# my vizsla hates being left alone



## ringo (Jan 22, 2012)

My lovely girl willow is now nearly 15 weeks old, i take her to work with me everyday where she stays in a crate where at first she cried and cried. Shes now good as gold at work. On my days off i like to cycle with my mates and today left her on her own for 4 hrs. I left her out of her crate thinking it better to give her more room over a long period alone.
On getting home she had pretty much trashed the room which is fine as theres nothing dangerous or valuable and i know now i should have put her in her crate.
Is this normal behaviour. There are going to be other times when i need to leave her such as taking kids out on trips a dog would not be allowed etc
How can i make it easier on her?
Here she is


----------



## texasred (Jan 29, 2012)

Crate her for short periods of time with you out of the house and she will get used to it. She will probably sleep most of the time your away so the crate is perfect.


----------



## mswhipple (Mar 7, 2011)

Yes, ringo, this is normal puppy behavior. "They chew 'til they're two!" You can expect this kind of thing, off and on, until the second birthday. If your Willow does better than that, lucky you! If you'd rather not crate her for longer periods of time, arrange a larger area in your house where she can have more room, but still be restricted. I used to use my laundry room, with everything picked up and out of reach (except for a toy, food and water bowls, and a dog bed). Cute picture, by the way!


----------



## Coya (Aug 20, 2011)

You are brave to let her out of the crate so early! Coya is 8 months and is crated at all times when we are out (except for that one time when someone forgot to lock the crate and she greeted me at the front door...but that's a different story)  She loves her crate...as I'm sure your Willow will too...it just takes a little time. I'm sure you have heard the whole "the crate mimics their den" and that is the truth. It's their own little "bedroom". 
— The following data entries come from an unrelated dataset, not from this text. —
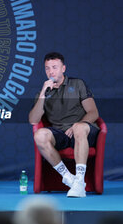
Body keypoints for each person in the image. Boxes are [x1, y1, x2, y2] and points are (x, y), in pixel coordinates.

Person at [28, 52, 100, 198]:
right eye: (47, 68)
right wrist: (42, 93)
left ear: (63, 68)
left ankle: (79, 180)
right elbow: (33, 120)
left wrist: (77, 124)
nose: (51, 71)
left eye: (55, 67)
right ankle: (69, 178)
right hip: (60, 134)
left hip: (83, 131)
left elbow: (93, 113)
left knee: (79, 128)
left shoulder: (77, 84)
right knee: (39, 135)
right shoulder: (44, 92)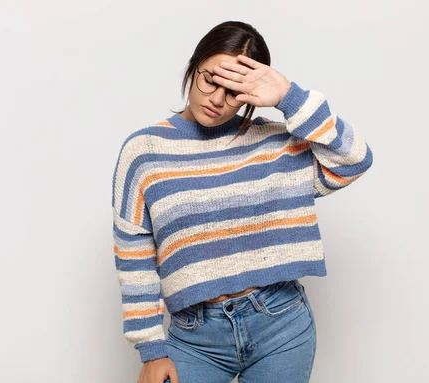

I agree with TexasRed...put her in the crate for short periods of time when you're around and she knows you're there. This way she won't associate the crate with you leaving. Give her a safe chew (kongs are great) to keep her busy while she's in there, as well as a favorite special toy and she should be fine. And again, quoting TexasRed, Willow will most likely sleep most of the time while she's in there. Just remember...it's probably going to be harder on you than it will be on her. Good luck!


----------



## Ozkar (Jul 4, 2011)

Start building time in the crate alone from small periods to longer periods. Do it slowly and reward good behaviour when you get home, just ignore the bad stuff, they won't link the two activities  Over time and as pup grows, this tends to become less and less of an issue. Astro and Ozkar both had terrible issues being left alone. Now they are well used to it and are fine. Although, I still have to lock half the house off if I don't want to come home to ripped up cushions  They just love anything soft. The leather lounge has never been a target?? Just the soft furnishings  Must taste better


----------



## mollys mum (Feb 3, 2012)

Hi Ringo,

Molly is 11 weeks and she has two periods of 2 hrs each day on her own. 
We are lucky enough to be able to give her her own bedroom for when we are out, in which she has her crate which she is locked in at night, plus a dog bed for the daytime periods when she's on her own, a bowl of water and some toys. 
As we leave we give her with a frozen kong and the second half of her breakfast kibble in a kong ball so it entertains her for a little while.
If she knows that we are still in the house she will bark, howl and scratch at the door. I've pretended to leave and hidden outside and she cries for a few minutes and then gives in and goes back to bed. This gives me some comfort that she's ok when we're out.

She goes to bed in her crate very willingly at about 10pm
and sleeps through til about 5am at which point she makes a noise and I get up to let her out to the toilet - all good until this point.
If I then try and put her back in her bed she goes bananas! It's not sleep time any more and she will howl and scrape and bark. 

Now the books say that you should not go back in until she is quiet because you are re-inforcing that if she barks, someone comes. I'm not sure how long you are supposed to wait, but we've managed about an hour before we really had to go to her! 

So... she gets up between 5 and 5.30, goes out to the toilet.... and then jumps in bed with us and goes back to sleep under the duvet! Oh dear, I think the expression is that we've "made a rod for our own backs". :-\


----------



## jld640 (Sep 29, 2010)

Great advice in the above posts. There have been some other threads about being alone, so you may want to do a search. Also, being alone is a difficult skill for Vs. Savannah has to practive being alone every single day.


----------



## ringo (Jan 22, 2012)

^Thanks very much for the replies, i think ill just need to persevere


----------